Hermosa como la piedra que da origen a su nombre es la niña haitiana. A sus diez años, una madurez increíble la habita; tal vez, a causa de la coraza que nos fabricamos los humanos ante la adversidad. Conversa como queriendo aligerar alguna carga, aunque por sus labios pasan fluidas y certeras las palabras. Sonríe todo el tiempo, lo hace feliz de que quiera escucharla, y con la confianza de creer conocerme hace mucho tiempo. Como mariposas vuelan sus palabras, se esparcen sobre la tarde, y yo las abrigo en mi pecho en forma de frases, de gestos, de sentimientos.
Serena, bajo el cielo azul cubano, expresa todo lo que su pecho guarda. Me habla de su antigua escuela, de los refugios, del sonido angustioso de la alarma con la que avisaban cuando acechaba el peligro; de las amigas gemelas, y en sus ojos se anida por algunos instantes la tristeza del recuerdo, lo revive, confiesa la desgracia del mal día en que el tiempo no permitió a las hermanas la gracia de vivir, y sobre el piso manchado debió despedirse de ellas, con una última mirada únicamente.
De secuestros de niños habla. Del miedo en las noches oscuras. Del espantoso sonido de los disparos. De las reglas en su antigua casa para no ver la televisión, porque sus padres comparten la idea de que la insensibilidad hacia la muerte se curte en los seres cuando sobrecargamos la mente de violencia. Compara todo de aquí con lo de allá. Hablar le hace bien, lo intuyo, aunque ella no lo perciba; hay sentimientos que, cuando se comparten, alivian el dolor.

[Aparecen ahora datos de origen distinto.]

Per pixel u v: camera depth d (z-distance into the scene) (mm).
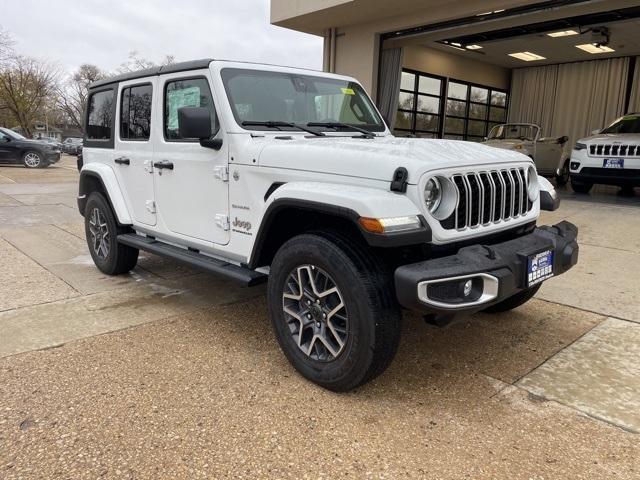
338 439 2400
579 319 3951
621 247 6109
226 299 4340
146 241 4309
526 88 17922
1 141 19203
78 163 5480
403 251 2670
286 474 2154
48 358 3176
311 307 2852
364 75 11656
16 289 4551
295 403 2703
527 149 11750
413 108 15211
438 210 2639
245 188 3273
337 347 2771
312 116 3852
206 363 3145
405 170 2516
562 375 3062
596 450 2348
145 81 4156
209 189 3568
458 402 2752
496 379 3012
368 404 2709
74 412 2574
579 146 10297
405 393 2836
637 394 2846
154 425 2477
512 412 2660
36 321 3789
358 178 2674
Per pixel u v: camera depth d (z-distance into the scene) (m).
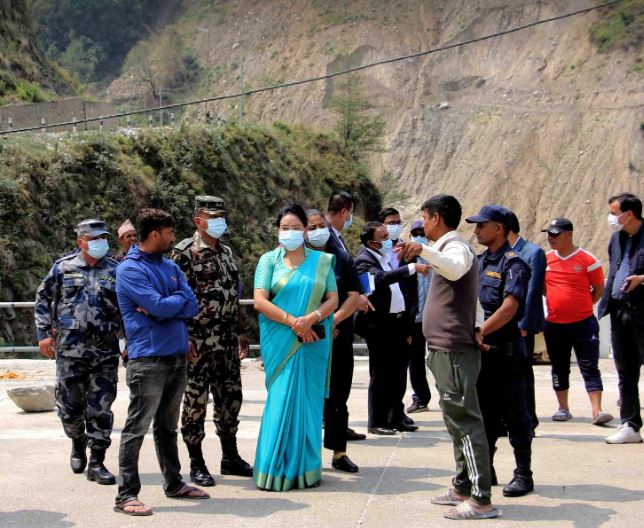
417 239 9.13
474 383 5.48
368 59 96.75
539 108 80.00
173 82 109.06
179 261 6.24
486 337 5.94
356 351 23.28
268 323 6.31
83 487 6.27
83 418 6.66
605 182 71.38
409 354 8.91
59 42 119.06
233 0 117.88
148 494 6.05
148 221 5.71
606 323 14.55
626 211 7.53
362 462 7.04
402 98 89.00
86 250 6.55
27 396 9.33
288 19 109.38
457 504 5.70
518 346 5.98
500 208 6.07
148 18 121.94
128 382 5.71
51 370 13.40
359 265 8.18
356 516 5.50
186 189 30.20
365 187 42.78
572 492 6.12
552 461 7.09
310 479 6.19
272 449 6.14
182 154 31.31
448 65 90.56
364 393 10.98
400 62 93.50
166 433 5.87
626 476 6.59
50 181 25.55
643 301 7.51
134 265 5.66
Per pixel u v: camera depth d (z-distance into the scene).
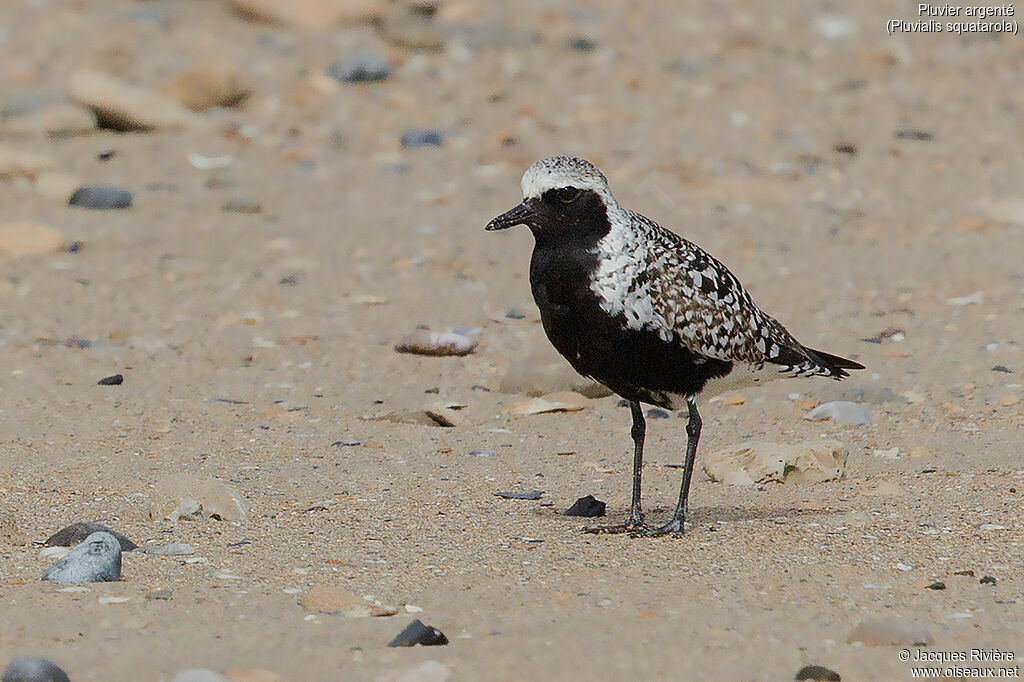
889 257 18.17
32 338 15.12
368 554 9.27
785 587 8.66
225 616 8.11
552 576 8.87
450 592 8.56
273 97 25.95
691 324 9.72
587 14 31.36
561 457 11.99
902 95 26.34
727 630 7.98
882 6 32.03
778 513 10.30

Conversa, y yo la observo. Quiero saber lo que calla la niña, interpretar lo que tratan de decirme sus manos entrelazadas y sus palabras a ráfagas; todo acerca de la niña de cuarto grado que conoce el triste significado de un país en caos.
Hace varias semanas que intento escribir sobre la dicha que veo en los ojos de una niña haitiana que vive en Cuba, un país humilde, pero solidario y generoso, donde la tranquilidad de un niño representa la felicidad de todos. Lo intento, pero temo no llegar a expresar en toda su magnitud el valor de la isla que poseemos, donde los niños crecen libres y sin miedos. Un país donde las armas no marcarán negativamente el futuro de nuestros pequeños.
Hace días que la vida (y hasta la muerte) de otros niños inunda mi pensamiento. Entonces me decido por la niña haitiana, y por nuestros niños cubanos; por la seguridad que tengo al afirmar que mi pequeña amiga sí sabe cuánto vale esta Isla, porque la paz es la riqueza más preciada que el ser humano debiera poseer.